Kultura Poznań - Wydarzenia Kulturalne, Informacje i Aktualności

opublikowano:

Chorzy na etno-folk

"Kołomyja" to wspólny projekt Oksany Hamerskiej i Jacka Skowrońskiego. Jak zaznaczają twórcy, jest podróżą do korzeni słowiańsko-bałkańskiej muzyki ludowej.

. - grafika artykułu
Fot. Przemysław Kaczmarek

- Choruję na etno-folk od dziesięciu lat. Próbowałem kilka razy zrealizować marzenia o projekcie, ale zawsze czegoś brakowało. Myślałem już, żeby odpuścić sobie ten temat, ale Ukraina, która - szczególnie w ostatnim jakże trudnym dla niej okresie - jest ciągle obecna w mediach, nie dawała o sobie zapomnieć. Wpadł mi do głowy pomysł, aby porozmawiać o tym z Oksaną, z którą pracowałem w Teatrze Nowym, ale nie mieliśmy okazji się bliżej poznać. Jestem przekonany, że trafiliśmy na siebie w idealnym momencie - opowiada zaangażowany w projekt pianista, kompozytor i aranżer Jacek Skowroński.

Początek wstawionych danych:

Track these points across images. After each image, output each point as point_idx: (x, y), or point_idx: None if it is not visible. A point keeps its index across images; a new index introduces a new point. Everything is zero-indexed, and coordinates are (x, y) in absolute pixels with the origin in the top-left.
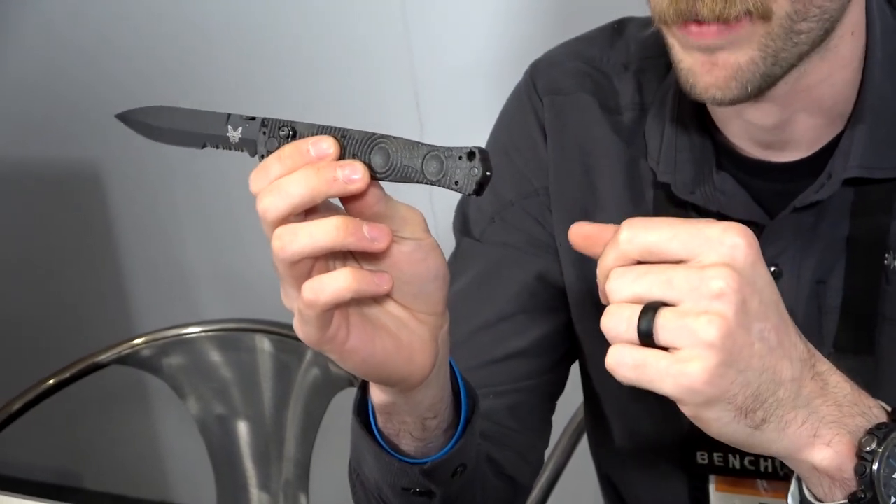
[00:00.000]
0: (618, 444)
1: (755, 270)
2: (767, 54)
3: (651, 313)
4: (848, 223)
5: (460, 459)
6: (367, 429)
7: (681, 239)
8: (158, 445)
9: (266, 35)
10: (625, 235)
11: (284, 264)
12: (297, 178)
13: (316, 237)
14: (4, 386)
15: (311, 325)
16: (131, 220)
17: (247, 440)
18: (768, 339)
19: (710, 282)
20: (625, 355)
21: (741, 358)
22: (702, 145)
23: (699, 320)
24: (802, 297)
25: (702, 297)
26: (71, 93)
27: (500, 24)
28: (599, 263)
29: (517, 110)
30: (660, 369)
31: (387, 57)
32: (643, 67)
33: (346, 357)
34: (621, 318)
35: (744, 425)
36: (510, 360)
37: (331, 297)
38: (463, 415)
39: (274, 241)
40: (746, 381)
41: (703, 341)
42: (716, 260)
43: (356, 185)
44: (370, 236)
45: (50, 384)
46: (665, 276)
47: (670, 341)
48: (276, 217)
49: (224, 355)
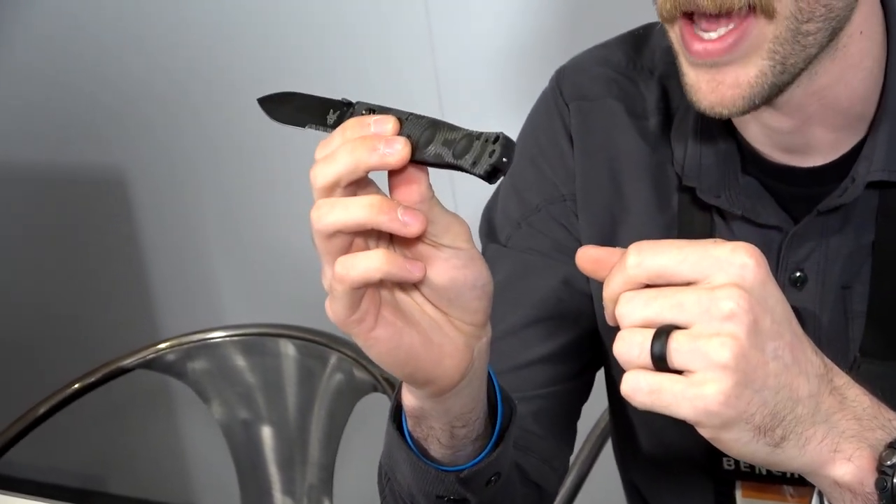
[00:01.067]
0: (643, 450)
1: (765, 289)
2: (776, 62)
3: (664, 337)
4: (873, 227)
5: (496, 468)
6: (401, 435)
7: (690, 261)
8: (183, 450)
9: (289, 28)
10: (633, 260)
11: (320, 236)
12: (345, 147)
13: (350, 211)
14: (30, 390)
15: (340, 302)
16: (156, 224)
17: (271, 445)
18: (783, 356)
19: (720, 303)
20: (640, 381)
21: (756, 378)
22: (726, 150)
23: (712, 342)
24: (828, 302)
25: (713, 319)
26: (96, 97)
27: (522, 15)
28: (606, 287)
29: (543, 116)
30: (675, 393)
31: (409, 48)
32: (668, 73)
33: (371, 344)
34: (633, 343)
35: (763, 444)
36: (535, 366)
37: (361, 274)
38: (498, 423)
39: (312, 212)
40: (763, 401)
41: (717, 363)
42: (725, 281)
43: (394, 158)
44: (403, 219)
45: (75, 388)
46: (675, 299)
47: (684, 364)
48: (322, 185)
49: (248, 360)
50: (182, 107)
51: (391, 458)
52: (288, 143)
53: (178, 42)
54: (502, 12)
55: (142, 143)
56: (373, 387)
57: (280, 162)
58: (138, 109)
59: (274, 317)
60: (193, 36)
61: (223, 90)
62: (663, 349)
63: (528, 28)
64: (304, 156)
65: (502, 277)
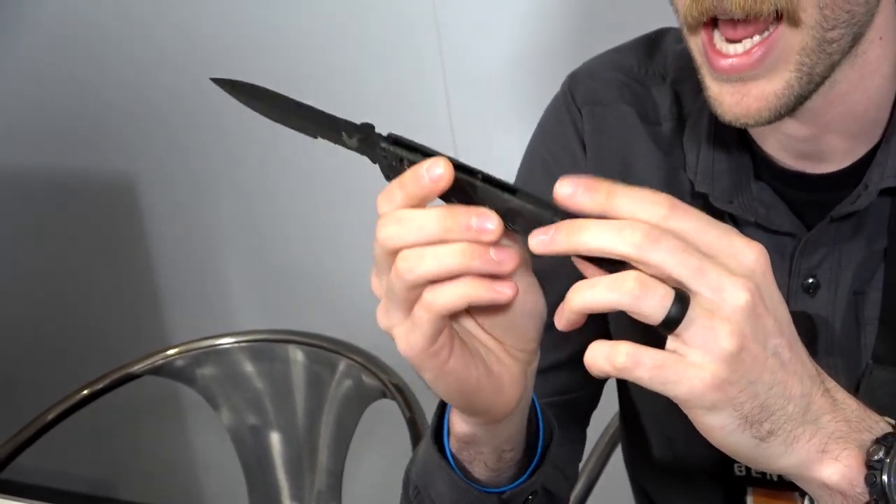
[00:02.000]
0: (654, 456)
1: (772, 289)
2: (803, 73)
3: (683, 304)
4: (886, 234)
5: (534, 487)
6: (442, 456)
7: (713, 234)
8: (191, 456)
9: (301, 36)
10: (662, 209)
11: (406, 285)
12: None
13: (443, 261)
14: (39, 395)
15: (421, 331)
16: (166, 230)
17: (280, 451)
18: (781, 354)
19: (737, 291)
20: (644, 356)
21: (752, 370)
22: (739, 156)
23: (723, 326)
24: (840, 308)
25: (725, 301)
26: (106, 101)
27: (530, 26)
28: (622, 206)
29: (555, 121)
30: (678, 371)
31: (418, 60)
32: (680, 78)
33: (443, 377)
34: (655, 292)
35: (749, 436)
36: (548, 373)
37: (451, 299)
38: (540, 444)
39: (399, 263)
40: (755, 392)
41: (722, 350)
42: (739, 270)
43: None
44: (497, 258)
45: (84, 394)
46: (700, 264)
47: (690, 337)
48: (395, 248)
49: (257, 366)
50: (193, 112)
51: (426, 475)
52: (299, 149)
53: (189, 45)
54: (510, 23)
55: (151, 148)
56: (381, 393)
57: (291, 168)
58: (148, 114)
59: (282, 323)
60: (205, 39)
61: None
62: (680, 315)
63: (537, 38)
64: (315, 162)
65: None
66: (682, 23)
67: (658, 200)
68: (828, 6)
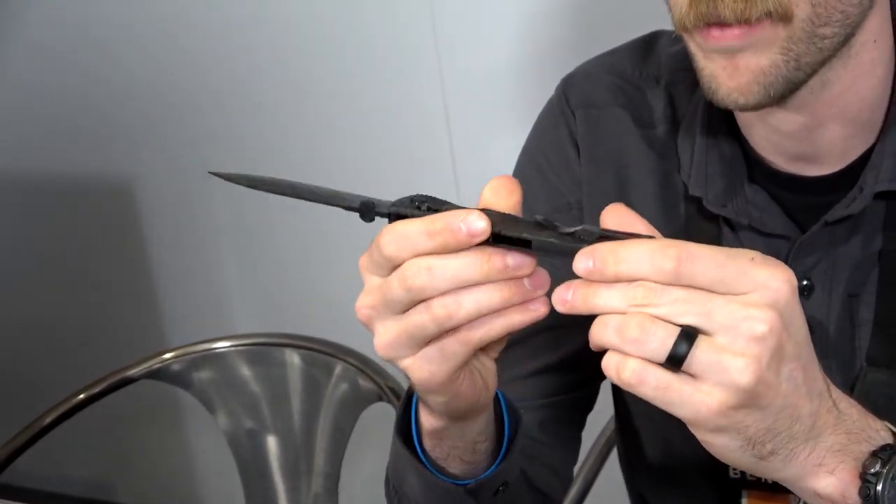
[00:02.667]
0: (649, 458)
1: (794, 312)
2: (790, 58)
3: (689, 341)
4: (881, 237)
5: (504, 478)
6: (409, 448)
7: (730, 270)
8: (188, 459)
9: (299, 39)
10: (671, 259)
11: (443, 329)
12: (467, 267)
13: (483, 304)
14: (36, 399)
15: (452, 363)
16: (162, 234)
17: (276, 454)
18: (795, 378)
19: (753, 323)
20: (648, 374)
21: (764, 398)
22: (733, 158)
23: (736, 361)
24: (835, 311)
25: (740, 337)
26: (103, 105)
27: (527, 27)
28: (631, 253)
29: (549, 124)
30: (682, 395)
31: (415, 62)
32: (674, 81)
33: (455, 399)
34: (655, 335)
35: (750, 454)
36: (542, 375)
37: (489, 335)
38: (506, 434)
39: (437, 310)
40: (763, 417)
41: (735, 382)
42: (760, 301)
43: (525, 272)
44: (532, 286)
45: (81, 398)
46: (706, 306)
47: (700, 372)
48: (429, 297)
49: (254, 370)
50: (190, 115)
51: (398, 472)
52: (297, 152)
53: (186, 49)
54: (508, 25)
55: (149, 152)
56: (378, 396)
57: (288, 172)
58: (146, 118)
59: (279, 327)
60: (203, 43)
61: (233, 99)
62: (686, 353)
63: (534, 41)
64: (313, 167)
65: None
66: (677, 27)
67: (666, 253)
68: (820, 4)
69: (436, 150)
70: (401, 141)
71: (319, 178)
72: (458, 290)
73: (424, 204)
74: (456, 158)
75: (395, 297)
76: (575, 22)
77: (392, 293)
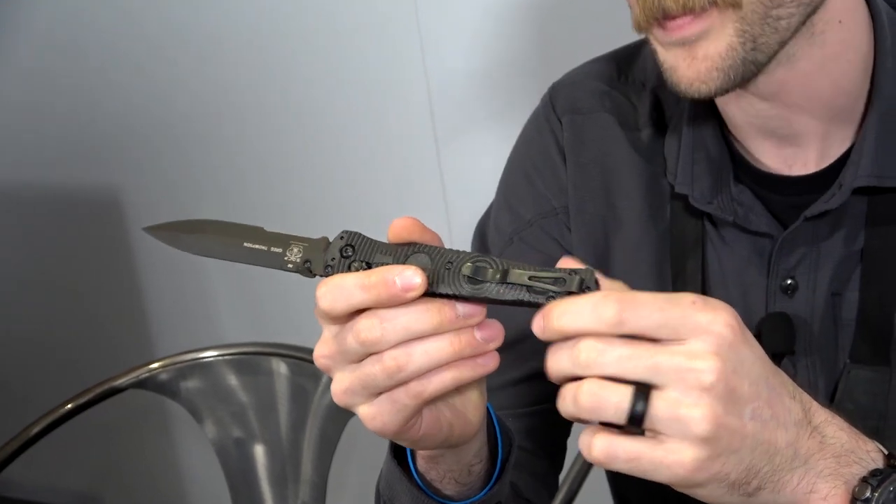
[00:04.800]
0: None
1: (742, 352)
2: (746, 39)
3: (643, 399)
4: (863, 234)
5: (498, 498)
6: (403, 468)
7: (670, 326)
8: (176, 468)
9: (285, 51)
10: (611, 313)
11: (393, 382)
12: (417, 318)
13: (433, 357)
14: (23, 410)
15: (403, 415)
16: (150, 244)
17: (264, 463)
18: (761, 415)
19: (700, 375)
20: (616, 448)
21: (733, 442)
22: (719, 157)
23: (692, 413)
24: (818, 309)
25: (691, 388)
26: (90, 117)
27: (514, 31)
28: (564, 320)
29: (536, 131)
30: (654, 460)
31: (400, 65)
32: (660, 84)
33: (418, 443)
34: (608, 399)
35: (738, 496)
36: (528, 382)
37: (438, 388)
38: (499, 455)
39: (387, 362)
40: (739, 460)
41: (696, 435)
42: (703, 349)
43: (475, 321)
44: (482, 338)
45: (68, 408)
46: (652, 361)
47: (661, 430)
48: (378, 349)
49: (241, 379)
50: (177, 126)
51: (391, 489)
52: (285, 163)
53: (173, 61)
54: (493, 30)
55: (137, 163)
56: None
57: (277, 183)
58: (134, 129)
59: (266, 336)
60: (190, 56)
61: (220, 110)
62: (643, 411)
63: (521, 45)
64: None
65: None
66: (635, 28)
67: (606, 305)
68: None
69: (422, 150)
70: (386, 140)
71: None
72: (409, 342)
73: (350, 249)
74: (441, 158)
75: (349, 348)
76: (561, 20)
77: (346, 344)
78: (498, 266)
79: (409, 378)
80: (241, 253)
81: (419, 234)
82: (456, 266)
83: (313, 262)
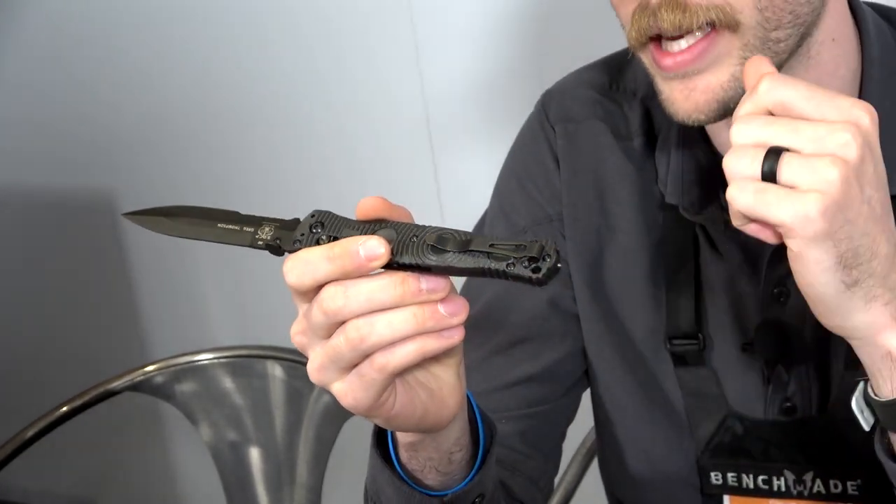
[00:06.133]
0: (630, 468)
1: (874, 142)
2: None
3: (775, 156)
4: None
5: (480, 489)
6: (385, 460)
7: (816, 100)
8: (171, 472)
9: (280, 59)
10: (764, 86)
11: (358, 353)
12: (380, 289)
13: (397, 328)
14: (19, 413)
15: (373, 390)
16: (144, 247)
17: (259, 466)
18: (875, 207)
19: (836, 133)
20: (746, 185)
21: (851, 208)
22: (709, 167)
23: (823, 160)
24: (810, 316)
25: (826, 146)
26: (85, 121)
27: (509, 37)
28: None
29: (530, 139)
30: (780, 196)
31: (396, 71)
32: (650, 93)
33: (392, 421)
34: (745, 156)
35: (838, 279)
36: (522, 385)
37: (403, 360)
38: (481, 445)
39: (350, 333)
40: (850, 234)
41: (825, 179)
42: (843, 119)
43: (439, 296)
44: (448, 312)
45: (63, 411)
46: (793, 124)
47: (792, 179)
48: (343, 319)
49: (236, 382)
50: (171, 130)
51: (375, 483)
52: (278, 165)
53: (168, 66)
54: (490, 38)
55: (131, 166)
56: None
57: (270, 185)
58: (127, 133)
59: (261, 339)
60: (184, 60)
61: (213, 111)
62: (774, 165)
63: (517, 52)
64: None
65: (489, 298)
66: (630, 45)
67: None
68: (768, 8)
69: (417, 156)
70: (382, 147)
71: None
72: (372, 313)
73: (319, 227)
74: (437, 164)
75: (317, 322)
76: (556, 27)
77: (314, 318)
78: (461, 236)
79: (373, 349)
80: (214, 233)
81: (388, 213)
82: (421, 238)
83: (283, 240)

Na Scenie Wspólnej oprócz pianisty, pojawią się jeszcze trzej inni muzycy: Michał Gajda (akordeon), Marcin Chenczke (kontrabas) i Andrzej Mazurek (perkusja, instrumenty perkusyjne). Zaśpiewa natomiast i zagra na skrzypcach Oksana Hamerska, wspomniana aktorka Teatru Nowego, która pochodzi z przygranicznych Mościsk na Ukrainie.

Ludowa energia i prostota

W programie zatytułowanym "Kołomyja", którego nazwa nawiązuje do żywiołowego tańca, ale także ukraińskiej pieśni lirycznej, pojawią się zarówno polskie, ukraińskie, jak i bałkańskie melodie. Skoczne i ludowe rytmy, ale również ballady, kołysanki i cerkiewne śpiewy. - Często są to pieśni zalotne, miłosne. Część mówi też o utracie wianka panny, odejściu od matki i wyjściu za mąż. Są utwory żartobliwie, jak "Sednalo e diore dos" lub "Oj, pamiętasz, psie hultaju". Jest też kołysanka i utwór o św. Halinie - wylicza Jacek Skowroński.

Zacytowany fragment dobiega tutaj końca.